Spezialisten für latinische Mythologie und Religion und für frührömische Topographie werden sich mit Carandinis Thesen auseinandersetzen müssen und von vielen klugen Beobachtungen profitieren. Aber als "große Erzählung" über die Vorgeschichte Roms ist das monomane Buch ein völliger Fehlschlag, unter anderem deshalb, weil es nichts erzählt und weil es grundverschiedene Diskurse ineinandermengt. Als Produkt aus intellektueller Abenteuer- und Schaulust und dem unbedingten Glauben an die Überlegenheit der eigenen Methodologeme stellt es zugleich ein seltsames, aber nicht singuläres Dokument zeitgenössischer Wissenschaftskultur dar.
UWE WALTER
Andrea Carandini: "Die Geburt Roms". Aus dem Italienischen von Karl Pichler. Artemis & Winkler Verlag, Düsseldorf, Zürich 2002. 894 S., geb., 52,- [Euro].
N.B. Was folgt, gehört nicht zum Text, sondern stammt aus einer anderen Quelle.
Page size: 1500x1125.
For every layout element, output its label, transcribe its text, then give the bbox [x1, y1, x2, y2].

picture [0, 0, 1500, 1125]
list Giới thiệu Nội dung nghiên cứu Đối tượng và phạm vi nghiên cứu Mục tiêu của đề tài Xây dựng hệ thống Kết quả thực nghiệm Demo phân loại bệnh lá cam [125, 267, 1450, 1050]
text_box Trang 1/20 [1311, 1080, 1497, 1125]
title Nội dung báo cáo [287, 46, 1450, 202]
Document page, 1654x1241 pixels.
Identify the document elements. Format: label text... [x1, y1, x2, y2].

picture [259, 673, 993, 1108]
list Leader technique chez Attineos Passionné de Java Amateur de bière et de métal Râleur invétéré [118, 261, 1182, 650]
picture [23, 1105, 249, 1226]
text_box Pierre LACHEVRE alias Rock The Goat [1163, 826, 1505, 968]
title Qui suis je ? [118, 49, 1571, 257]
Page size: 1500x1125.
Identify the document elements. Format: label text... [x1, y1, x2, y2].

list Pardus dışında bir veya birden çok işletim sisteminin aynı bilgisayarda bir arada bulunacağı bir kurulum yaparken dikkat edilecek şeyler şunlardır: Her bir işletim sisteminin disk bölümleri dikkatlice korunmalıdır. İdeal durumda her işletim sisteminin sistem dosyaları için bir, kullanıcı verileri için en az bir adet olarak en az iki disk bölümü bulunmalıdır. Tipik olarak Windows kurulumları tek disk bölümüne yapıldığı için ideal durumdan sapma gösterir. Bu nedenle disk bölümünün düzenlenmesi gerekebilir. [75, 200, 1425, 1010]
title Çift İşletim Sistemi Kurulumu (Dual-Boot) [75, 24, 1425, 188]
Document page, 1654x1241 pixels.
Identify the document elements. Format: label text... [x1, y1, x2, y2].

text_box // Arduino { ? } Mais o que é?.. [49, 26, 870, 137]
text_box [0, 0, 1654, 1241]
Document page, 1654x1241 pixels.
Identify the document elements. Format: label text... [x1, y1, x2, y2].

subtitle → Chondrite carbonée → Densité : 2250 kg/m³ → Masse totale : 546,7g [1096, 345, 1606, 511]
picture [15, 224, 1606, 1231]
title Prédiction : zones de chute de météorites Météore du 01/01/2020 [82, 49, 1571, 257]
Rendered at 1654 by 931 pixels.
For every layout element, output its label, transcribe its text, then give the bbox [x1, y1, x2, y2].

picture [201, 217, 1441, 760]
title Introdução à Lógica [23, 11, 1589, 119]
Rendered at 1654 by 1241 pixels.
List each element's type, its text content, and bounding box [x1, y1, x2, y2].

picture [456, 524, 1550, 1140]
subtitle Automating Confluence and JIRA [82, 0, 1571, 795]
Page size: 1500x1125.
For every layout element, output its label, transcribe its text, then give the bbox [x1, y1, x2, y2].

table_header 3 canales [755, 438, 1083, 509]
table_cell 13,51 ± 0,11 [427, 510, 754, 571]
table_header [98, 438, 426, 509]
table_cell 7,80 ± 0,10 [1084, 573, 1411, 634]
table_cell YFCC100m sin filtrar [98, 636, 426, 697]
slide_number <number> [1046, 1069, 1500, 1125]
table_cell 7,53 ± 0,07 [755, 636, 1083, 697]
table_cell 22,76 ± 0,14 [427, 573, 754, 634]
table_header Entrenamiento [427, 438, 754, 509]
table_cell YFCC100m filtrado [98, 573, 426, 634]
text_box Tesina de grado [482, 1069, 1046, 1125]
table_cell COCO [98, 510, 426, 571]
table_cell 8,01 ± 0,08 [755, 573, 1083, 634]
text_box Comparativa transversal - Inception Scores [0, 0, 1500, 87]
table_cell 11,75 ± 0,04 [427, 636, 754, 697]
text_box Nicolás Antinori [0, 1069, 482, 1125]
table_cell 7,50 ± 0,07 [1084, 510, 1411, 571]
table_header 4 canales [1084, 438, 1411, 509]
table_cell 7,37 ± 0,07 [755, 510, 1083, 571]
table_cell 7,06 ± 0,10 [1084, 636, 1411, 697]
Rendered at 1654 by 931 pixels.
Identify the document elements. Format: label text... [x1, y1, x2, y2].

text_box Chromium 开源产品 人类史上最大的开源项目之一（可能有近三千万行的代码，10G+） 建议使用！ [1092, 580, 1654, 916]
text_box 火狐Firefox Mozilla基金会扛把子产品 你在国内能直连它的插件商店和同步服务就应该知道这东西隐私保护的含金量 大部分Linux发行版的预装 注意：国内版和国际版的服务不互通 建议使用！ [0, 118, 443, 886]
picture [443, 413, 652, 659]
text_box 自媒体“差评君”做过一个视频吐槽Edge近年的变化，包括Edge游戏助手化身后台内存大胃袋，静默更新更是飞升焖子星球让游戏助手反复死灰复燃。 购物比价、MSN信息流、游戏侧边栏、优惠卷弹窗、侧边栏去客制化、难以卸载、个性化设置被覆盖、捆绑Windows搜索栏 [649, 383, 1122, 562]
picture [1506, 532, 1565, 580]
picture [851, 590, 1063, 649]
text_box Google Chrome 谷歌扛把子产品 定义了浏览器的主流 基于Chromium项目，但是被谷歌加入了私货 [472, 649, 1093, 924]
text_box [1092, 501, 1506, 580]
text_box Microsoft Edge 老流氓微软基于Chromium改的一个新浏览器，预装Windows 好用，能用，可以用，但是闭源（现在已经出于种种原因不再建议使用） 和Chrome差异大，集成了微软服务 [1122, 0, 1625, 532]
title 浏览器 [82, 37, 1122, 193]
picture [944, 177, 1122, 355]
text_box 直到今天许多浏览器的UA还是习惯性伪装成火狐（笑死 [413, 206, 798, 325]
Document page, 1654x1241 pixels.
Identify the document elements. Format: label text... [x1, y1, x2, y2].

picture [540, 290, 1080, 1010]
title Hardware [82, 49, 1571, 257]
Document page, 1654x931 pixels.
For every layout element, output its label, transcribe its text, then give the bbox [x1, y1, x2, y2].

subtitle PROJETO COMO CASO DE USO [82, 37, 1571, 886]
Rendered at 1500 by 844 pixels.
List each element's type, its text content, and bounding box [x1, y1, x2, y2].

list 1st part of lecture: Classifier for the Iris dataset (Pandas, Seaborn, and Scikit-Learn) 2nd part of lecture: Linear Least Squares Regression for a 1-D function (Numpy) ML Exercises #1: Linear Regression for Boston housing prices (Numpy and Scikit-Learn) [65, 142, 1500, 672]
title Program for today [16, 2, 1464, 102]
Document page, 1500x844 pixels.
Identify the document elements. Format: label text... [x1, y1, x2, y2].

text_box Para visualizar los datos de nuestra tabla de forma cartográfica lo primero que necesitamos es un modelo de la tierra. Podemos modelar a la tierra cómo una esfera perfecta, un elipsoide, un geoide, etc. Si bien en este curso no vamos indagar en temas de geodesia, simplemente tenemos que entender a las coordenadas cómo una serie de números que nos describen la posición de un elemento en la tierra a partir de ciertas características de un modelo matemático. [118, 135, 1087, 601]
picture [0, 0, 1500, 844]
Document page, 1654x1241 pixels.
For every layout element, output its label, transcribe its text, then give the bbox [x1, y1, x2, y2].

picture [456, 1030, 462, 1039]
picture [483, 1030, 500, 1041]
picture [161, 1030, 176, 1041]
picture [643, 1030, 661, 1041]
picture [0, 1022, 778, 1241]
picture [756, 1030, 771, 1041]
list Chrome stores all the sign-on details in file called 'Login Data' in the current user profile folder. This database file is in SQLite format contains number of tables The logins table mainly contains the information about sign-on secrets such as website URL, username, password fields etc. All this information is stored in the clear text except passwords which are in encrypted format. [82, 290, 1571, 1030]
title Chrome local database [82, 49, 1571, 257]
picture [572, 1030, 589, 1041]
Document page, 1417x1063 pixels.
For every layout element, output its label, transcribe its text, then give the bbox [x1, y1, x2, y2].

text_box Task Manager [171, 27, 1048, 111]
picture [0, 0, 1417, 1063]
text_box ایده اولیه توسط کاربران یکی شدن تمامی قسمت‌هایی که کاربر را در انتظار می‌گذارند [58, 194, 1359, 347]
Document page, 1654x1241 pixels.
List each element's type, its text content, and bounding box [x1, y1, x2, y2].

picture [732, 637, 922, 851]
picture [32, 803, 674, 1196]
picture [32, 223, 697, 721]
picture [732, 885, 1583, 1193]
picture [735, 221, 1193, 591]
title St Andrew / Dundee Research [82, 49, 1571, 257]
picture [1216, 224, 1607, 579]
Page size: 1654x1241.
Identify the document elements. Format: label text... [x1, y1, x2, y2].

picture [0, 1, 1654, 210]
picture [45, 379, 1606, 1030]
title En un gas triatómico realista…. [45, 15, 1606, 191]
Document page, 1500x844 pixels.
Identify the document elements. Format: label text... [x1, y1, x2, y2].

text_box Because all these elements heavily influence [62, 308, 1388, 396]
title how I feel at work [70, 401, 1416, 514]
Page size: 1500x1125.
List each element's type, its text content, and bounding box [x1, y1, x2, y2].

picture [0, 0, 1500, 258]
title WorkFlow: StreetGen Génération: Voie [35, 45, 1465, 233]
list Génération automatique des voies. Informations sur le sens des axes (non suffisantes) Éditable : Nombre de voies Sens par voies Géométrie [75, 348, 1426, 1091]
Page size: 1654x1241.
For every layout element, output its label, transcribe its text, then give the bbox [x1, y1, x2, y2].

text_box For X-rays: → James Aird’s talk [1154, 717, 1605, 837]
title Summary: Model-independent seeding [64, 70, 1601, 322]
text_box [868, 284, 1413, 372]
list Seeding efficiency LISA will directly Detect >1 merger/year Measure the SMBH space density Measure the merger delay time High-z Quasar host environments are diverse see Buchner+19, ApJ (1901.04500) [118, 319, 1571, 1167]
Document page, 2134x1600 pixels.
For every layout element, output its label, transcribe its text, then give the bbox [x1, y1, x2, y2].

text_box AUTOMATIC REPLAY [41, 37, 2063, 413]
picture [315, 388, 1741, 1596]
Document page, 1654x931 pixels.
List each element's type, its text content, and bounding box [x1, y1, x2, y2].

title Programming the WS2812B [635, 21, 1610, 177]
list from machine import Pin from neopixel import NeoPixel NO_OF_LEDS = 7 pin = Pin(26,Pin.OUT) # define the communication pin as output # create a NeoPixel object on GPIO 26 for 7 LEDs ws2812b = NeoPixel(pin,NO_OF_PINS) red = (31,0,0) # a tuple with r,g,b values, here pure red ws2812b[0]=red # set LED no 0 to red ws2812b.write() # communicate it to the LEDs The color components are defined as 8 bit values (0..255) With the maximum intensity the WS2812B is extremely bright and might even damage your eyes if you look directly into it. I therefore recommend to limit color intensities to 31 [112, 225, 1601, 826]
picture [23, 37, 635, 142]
Alle Rechte vorbehalten. © F.A.Z. GmbH, Frankfurt am Main
Perlentaucher-Notiz zur Süddeutsche Zeitung-Rezension
Auf die Frage, wie Rom entstanden sei, weiß Rezensent Wilfried Nippel, rivalisieren unter den Historikern zwei Antworten: durch Zusammenwachsen oder einen gewalttätig herbeigeführten Zusammenschluss. Andrea Carandini vertrete dagegen in seinem 1997 veröffentlichtem und jetzt übersetztem Buch den Glauben an die Wahrheit der antiken Geschichte: Carandini halte nicht nur Romulus für den tatsächlichen Stadtgründer, sondern schenke den römischen Überlieferungen grundsätzlich Glauben. Der Rezensent hält das nicht für glaubwürdig und die Methode des Autors entlockt ihm nur ein Kopfschütteln. Denn er entledige sich aller "Fesseln der Quellenkritik" und fülle die fast 900 Seiten vor allem mit Spekulationen. Fachleute finden hier vielleicht noch das ein oder andere Detail. "Unerfindlich" findet es der Rezensent, "wer sich über Hunderte von Seiten quälen soll", die voll von verwirrenden Details aus Mythologie und Archäologie seien und auf denen durchgehend gegen die Positionen der modernen Forschung polemisiert werde.